** Record extracts follows **

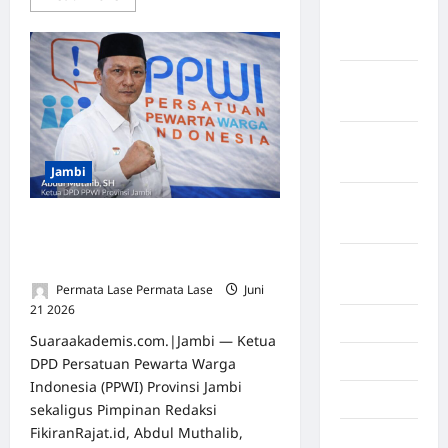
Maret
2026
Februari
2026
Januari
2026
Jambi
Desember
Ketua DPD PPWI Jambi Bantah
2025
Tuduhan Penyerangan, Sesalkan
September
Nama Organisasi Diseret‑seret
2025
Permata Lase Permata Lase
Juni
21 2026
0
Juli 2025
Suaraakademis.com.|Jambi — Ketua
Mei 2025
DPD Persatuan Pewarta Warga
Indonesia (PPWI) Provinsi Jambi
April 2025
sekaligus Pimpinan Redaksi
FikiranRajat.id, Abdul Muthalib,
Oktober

** End of Record extracts **
** Record extracts follows **

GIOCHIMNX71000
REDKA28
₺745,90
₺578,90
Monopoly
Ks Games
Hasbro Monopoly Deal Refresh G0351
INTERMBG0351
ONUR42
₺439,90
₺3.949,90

** End of Record extracts **
** Record extracts follows **

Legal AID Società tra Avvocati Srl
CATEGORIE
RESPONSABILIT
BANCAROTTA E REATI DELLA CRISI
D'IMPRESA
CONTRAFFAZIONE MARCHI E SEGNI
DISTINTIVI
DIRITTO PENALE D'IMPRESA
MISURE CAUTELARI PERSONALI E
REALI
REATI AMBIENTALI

** End of Record extracts **

• [Work instructions]: Check each line above for the word "Jambi" and copy every line that has it.

• [Written solution]:
Jambi
Ketua DPD PPWI Jambi Bantah
Suaraakademis.com.|Jambi — Ketua
Indonesia (PPWI) Provinsi Jambi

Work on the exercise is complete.